第8章 【Bハロ】ホワイト・バーチ【愛染健十】


私が彼に背を向けて歩き出すと、若長が角で彼を乱暴に背中に乗せて歩き出した。彼は繕っていたようだが、自分で身動きとることも難しい程の重症だった。

「ぃでっ。なんだ、こいつ。」
「彼はこの森を縄張りとする鹿たちの若長です。」
「あんた、魔女って言ったな。こんな動物たちも従えてるのか…」
「従えてるのではなく、隣人なのです。一緒の森に住んでいるのですから、助け合いです。」
「ふーん……」

聞いたくせに興味のなさそうな返事をした彼は、名をケントという、吸血鬼だそうだ。
私の家まで運んでくれた若長に感謝をして、保存食として干してあったイチジクの実を少し包みに入れて渡した。彼の群れには身重の雌もいるから、貴重な栄養になるだろう。

「さ、服を脱いで。軽く清めたら、薬を塗りましょうね。」
「……」

何も言わずに言いなりになる彼の身体を治療する。吸血鬼なら、もっとはやく血が止まっても良いはずなのに、一向に止まる気配がない。わかっていた事だが、彼は食事にありつけず、空腹で回復が遅れているようだった。

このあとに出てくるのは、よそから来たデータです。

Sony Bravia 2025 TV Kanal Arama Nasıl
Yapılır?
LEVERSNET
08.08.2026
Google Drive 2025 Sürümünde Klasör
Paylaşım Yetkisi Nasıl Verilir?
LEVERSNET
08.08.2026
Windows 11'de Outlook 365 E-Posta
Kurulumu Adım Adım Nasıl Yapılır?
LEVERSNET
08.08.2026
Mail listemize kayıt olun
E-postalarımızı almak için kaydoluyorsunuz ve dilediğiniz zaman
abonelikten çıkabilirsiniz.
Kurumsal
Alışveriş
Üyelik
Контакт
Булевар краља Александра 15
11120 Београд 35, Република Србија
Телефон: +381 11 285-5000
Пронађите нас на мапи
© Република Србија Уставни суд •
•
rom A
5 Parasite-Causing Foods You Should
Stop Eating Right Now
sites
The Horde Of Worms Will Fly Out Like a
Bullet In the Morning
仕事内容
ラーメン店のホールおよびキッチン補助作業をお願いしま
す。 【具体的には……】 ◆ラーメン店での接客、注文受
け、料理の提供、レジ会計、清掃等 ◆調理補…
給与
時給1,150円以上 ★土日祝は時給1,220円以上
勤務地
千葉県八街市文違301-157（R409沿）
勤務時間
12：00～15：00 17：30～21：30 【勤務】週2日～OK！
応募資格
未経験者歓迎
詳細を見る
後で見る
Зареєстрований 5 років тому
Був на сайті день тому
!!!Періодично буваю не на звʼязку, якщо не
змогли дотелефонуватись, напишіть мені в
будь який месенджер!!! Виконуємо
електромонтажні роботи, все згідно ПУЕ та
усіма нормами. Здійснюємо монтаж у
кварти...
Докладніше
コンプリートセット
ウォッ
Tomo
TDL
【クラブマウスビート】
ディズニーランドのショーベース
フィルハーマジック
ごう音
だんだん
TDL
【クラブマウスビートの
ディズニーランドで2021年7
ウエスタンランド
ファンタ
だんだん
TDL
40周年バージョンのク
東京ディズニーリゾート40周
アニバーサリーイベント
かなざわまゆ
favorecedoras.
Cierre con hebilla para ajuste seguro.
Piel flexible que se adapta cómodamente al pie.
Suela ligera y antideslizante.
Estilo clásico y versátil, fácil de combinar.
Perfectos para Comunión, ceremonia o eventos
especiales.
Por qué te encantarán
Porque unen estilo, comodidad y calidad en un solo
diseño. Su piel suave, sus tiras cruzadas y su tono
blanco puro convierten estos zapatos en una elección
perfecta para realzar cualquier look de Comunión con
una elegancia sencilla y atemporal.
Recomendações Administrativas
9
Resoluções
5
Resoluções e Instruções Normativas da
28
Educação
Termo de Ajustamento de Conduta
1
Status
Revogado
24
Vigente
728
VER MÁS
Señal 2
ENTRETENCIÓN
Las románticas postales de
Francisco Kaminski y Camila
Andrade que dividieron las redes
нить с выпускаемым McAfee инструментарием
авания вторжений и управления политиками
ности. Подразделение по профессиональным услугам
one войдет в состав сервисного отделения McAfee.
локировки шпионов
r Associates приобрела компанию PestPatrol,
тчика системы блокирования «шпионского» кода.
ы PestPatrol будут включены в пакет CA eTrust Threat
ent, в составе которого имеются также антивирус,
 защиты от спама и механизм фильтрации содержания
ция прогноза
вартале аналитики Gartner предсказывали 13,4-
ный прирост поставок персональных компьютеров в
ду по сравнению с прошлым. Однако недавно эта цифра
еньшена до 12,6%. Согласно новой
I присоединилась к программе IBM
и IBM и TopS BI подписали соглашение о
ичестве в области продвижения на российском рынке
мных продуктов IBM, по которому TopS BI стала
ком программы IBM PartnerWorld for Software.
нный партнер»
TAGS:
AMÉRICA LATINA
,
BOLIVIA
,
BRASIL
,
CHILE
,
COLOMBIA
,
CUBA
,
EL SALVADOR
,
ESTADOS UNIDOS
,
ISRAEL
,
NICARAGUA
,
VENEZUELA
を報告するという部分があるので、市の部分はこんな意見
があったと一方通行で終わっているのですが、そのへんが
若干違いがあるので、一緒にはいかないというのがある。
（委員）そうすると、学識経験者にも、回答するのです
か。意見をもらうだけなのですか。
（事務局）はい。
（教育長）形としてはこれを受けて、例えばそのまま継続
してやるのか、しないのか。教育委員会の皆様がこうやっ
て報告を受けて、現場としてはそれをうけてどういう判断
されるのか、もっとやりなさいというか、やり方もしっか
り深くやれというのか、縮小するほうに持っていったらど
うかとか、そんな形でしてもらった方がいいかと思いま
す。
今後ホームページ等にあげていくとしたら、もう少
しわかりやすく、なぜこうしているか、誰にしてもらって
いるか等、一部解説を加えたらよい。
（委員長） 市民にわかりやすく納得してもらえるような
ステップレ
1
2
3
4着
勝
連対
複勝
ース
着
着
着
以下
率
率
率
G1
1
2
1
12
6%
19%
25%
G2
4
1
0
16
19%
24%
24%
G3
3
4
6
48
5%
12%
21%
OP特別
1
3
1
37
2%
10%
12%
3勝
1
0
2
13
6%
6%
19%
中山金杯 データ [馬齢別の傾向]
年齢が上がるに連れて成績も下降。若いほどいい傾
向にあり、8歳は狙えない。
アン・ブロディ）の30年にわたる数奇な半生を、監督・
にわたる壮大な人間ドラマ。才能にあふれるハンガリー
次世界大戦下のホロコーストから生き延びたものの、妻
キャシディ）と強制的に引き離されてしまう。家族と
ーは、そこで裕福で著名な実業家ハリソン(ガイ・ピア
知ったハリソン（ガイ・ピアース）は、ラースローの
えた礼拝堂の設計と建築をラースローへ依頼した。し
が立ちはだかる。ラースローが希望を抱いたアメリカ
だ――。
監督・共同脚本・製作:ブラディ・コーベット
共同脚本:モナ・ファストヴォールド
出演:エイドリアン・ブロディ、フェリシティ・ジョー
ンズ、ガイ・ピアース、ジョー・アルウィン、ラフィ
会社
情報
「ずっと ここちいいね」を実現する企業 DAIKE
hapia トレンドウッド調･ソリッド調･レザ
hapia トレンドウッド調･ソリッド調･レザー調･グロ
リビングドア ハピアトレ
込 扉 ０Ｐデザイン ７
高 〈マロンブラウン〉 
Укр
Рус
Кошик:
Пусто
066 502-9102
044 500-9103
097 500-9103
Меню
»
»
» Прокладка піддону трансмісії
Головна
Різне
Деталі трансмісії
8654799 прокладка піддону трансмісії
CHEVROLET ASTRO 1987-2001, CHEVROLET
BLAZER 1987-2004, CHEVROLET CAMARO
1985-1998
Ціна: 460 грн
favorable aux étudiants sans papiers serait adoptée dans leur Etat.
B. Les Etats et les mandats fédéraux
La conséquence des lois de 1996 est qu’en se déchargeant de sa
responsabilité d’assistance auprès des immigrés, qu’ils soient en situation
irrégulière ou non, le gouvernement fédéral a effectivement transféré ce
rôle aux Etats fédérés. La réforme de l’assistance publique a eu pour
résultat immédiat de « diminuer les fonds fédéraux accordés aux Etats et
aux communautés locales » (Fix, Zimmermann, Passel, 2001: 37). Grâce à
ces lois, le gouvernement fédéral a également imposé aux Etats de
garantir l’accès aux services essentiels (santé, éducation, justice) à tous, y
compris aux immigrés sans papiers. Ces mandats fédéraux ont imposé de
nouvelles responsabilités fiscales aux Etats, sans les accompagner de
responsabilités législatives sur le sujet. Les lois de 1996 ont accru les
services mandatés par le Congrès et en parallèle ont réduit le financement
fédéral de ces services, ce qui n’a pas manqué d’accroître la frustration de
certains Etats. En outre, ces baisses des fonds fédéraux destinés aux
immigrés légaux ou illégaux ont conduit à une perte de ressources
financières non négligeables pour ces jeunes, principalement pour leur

「このままじゃ、貴方の命が消えてしまうわ。ケント。特別に、私の血を分けてあげるわ。」
「はぁ?魔女の血なんて、気味が悪くて飲めるか。健康に悪そうだ。」
「死にたいなら別よ。死にたくないなら、いらっしゃい。」

わたしはそう言って、自分の首に懐に隠していた果物ナイフで軽く切れ込みを入れた。
ピリッと走る痛覚、どろと血が流れ出る感覚。何度も死のうとした時に慣れてしまって、もうなんとも思わない。でも、この行為が人を驚かすのを忘れていた。吸血鬼は目を丸くして硬直していた。でもそれは一瞬だった。光を失っていた曇ったサファイアの瞳は、怪しく煌めき出し、わたしの首元目掛けて牙を向いて飛びかかってきた。

「あぁっ!」

激しい痛みはやがて命の危険を感じて発せられる脳内物質により快感へと変わった。永遠に続くような心地よい快楽に浸っていると間もなく頭の隅がぼうと白くなり始めてわたしは意識を失った。ずっとわたしが憧れ求めていた死というものに、とてつもなく似ている気がした。